Top of WORKING DATA
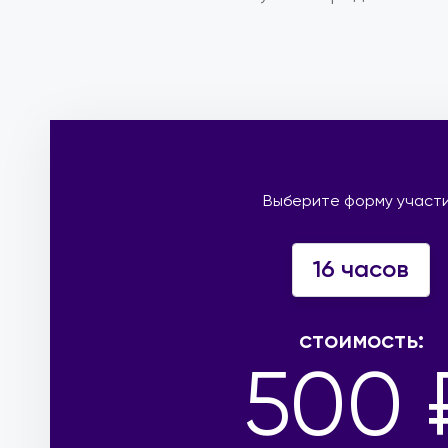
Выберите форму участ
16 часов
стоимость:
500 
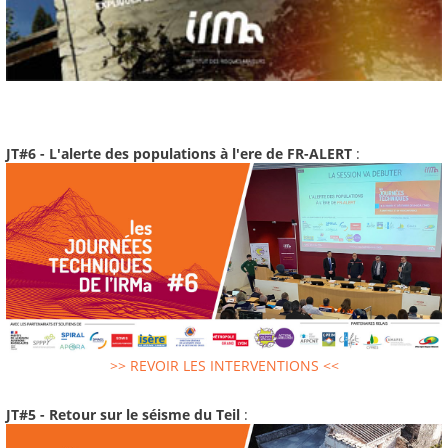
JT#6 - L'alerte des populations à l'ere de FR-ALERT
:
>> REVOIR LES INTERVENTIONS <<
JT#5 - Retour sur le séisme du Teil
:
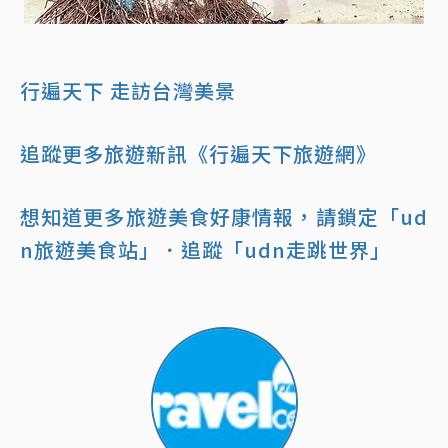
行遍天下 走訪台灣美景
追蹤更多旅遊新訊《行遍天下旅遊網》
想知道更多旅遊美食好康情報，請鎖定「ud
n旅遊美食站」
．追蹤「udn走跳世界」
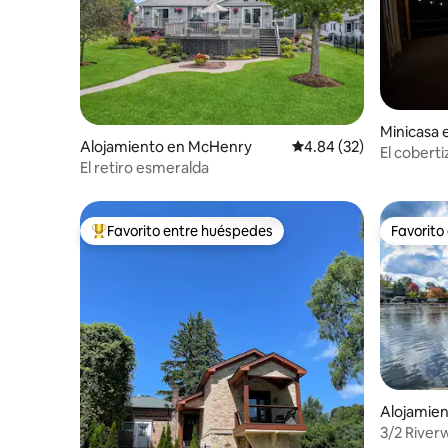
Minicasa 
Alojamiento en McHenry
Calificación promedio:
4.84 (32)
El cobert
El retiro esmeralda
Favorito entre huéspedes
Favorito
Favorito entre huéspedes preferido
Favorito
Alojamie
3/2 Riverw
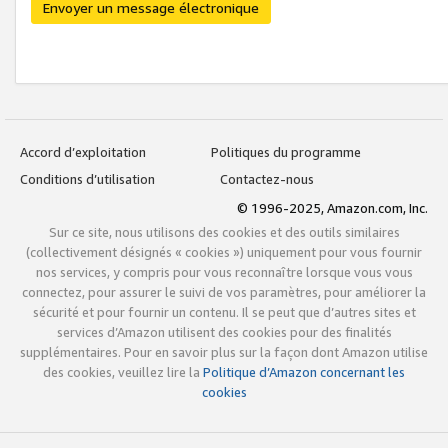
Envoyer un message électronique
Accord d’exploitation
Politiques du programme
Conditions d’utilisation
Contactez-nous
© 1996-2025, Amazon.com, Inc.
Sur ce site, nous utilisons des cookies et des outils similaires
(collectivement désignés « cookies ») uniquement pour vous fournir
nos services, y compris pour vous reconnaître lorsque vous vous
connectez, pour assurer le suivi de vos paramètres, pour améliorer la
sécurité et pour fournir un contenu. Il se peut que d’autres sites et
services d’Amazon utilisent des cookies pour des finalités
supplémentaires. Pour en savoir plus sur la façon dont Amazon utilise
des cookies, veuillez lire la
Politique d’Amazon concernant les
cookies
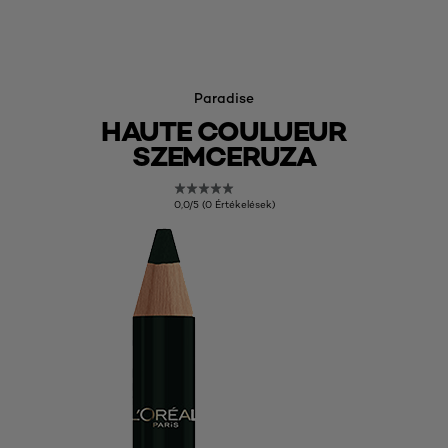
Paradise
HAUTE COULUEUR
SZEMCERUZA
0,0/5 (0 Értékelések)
Bottom of WORKING DATA
Top of WORKING DATA
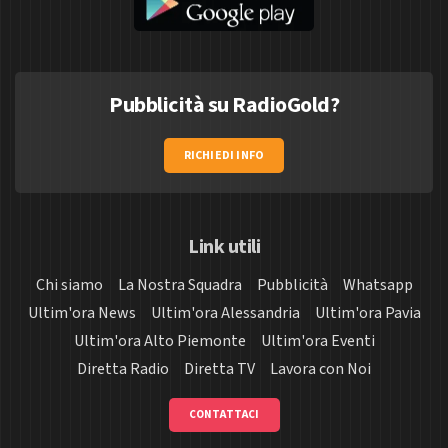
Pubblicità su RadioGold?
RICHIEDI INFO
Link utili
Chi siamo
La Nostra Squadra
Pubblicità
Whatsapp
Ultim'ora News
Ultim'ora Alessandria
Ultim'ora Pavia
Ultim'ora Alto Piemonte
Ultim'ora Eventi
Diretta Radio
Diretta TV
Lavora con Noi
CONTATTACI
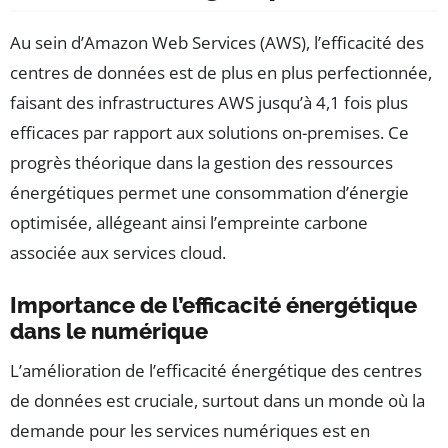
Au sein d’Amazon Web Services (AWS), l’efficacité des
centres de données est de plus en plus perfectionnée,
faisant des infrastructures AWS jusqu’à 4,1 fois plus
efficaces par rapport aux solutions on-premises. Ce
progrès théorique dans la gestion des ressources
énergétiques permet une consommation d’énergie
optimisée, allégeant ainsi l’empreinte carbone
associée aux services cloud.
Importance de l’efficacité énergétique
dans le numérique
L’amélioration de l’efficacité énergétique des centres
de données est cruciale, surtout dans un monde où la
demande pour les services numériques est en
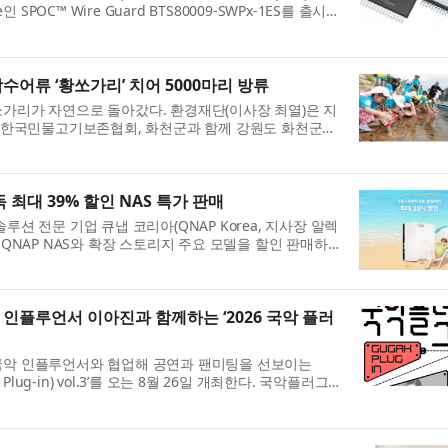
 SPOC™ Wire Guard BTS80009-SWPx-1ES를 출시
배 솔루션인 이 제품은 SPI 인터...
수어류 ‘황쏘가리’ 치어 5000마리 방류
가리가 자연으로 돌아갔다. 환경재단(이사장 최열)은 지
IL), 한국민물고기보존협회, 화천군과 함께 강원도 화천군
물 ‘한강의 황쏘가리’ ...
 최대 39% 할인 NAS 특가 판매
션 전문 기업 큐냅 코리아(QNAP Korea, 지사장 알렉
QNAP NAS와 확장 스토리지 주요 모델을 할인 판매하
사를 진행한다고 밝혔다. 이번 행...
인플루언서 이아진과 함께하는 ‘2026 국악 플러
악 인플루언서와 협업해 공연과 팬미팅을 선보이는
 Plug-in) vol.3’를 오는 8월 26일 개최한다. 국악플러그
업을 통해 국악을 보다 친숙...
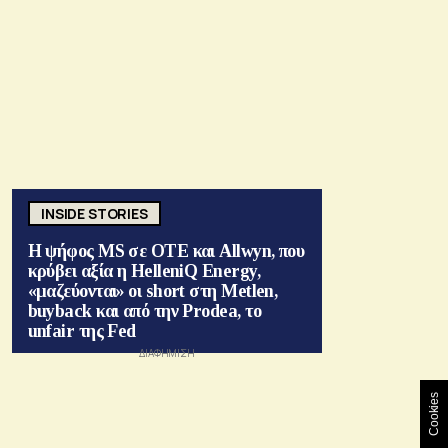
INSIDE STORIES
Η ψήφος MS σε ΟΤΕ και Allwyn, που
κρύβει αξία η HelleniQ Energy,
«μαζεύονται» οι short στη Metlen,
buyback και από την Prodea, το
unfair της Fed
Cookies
Bottom of WORKING DATA
Top of WORKING DATA
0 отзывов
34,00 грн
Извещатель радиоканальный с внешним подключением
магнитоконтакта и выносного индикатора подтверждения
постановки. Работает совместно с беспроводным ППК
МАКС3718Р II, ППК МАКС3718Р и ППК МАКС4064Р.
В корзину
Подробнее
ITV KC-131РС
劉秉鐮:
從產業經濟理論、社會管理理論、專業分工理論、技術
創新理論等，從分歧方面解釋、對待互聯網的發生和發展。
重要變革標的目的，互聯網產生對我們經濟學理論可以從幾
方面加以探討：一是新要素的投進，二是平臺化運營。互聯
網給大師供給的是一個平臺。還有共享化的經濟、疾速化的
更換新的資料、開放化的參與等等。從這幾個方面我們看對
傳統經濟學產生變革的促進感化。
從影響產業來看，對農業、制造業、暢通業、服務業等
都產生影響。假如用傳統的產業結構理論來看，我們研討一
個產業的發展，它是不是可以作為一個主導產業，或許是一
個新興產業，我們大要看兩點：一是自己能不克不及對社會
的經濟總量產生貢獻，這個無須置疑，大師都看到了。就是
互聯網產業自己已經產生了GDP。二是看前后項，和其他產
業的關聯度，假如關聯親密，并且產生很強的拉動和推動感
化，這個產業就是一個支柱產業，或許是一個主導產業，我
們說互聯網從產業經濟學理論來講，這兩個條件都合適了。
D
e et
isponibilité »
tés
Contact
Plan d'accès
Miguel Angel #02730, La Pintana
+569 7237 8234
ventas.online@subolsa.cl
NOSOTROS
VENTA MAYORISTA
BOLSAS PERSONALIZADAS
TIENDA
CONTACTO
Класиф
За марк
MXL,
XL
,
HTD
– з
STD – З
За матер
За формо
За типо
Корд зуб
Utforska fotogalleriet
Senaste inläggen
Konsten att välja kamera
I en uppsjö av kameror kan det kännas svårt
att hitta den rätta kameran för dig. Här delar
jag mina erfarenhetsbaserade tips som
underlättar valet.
Bottom of WORKING DATA
* EXERCISE DETAILS *
All that is wanted is the stretch of lines above from the one containing "BOLSAS PERSONALIZADAS" through the one containing "underlättar valet.", duplicated exactly.

* COMPLETED EXERCISE *
BOLSAS PERSONALIZADAS
TIENDA
CONTACTO
Класиф
За марк
MXL,
XL
,
HTD
– з
STD – З
За матер
За формо
За типо
Корд зуб
Utforska fotogalleriet
Senaste inläggen
Konsten att välja kamera
I en uppsjö av kameror kan det kännas svårt
att hitta den rätta kameran för dig. Här delar
jag mina erfarenhetsbaserade tips som
underlättar valet.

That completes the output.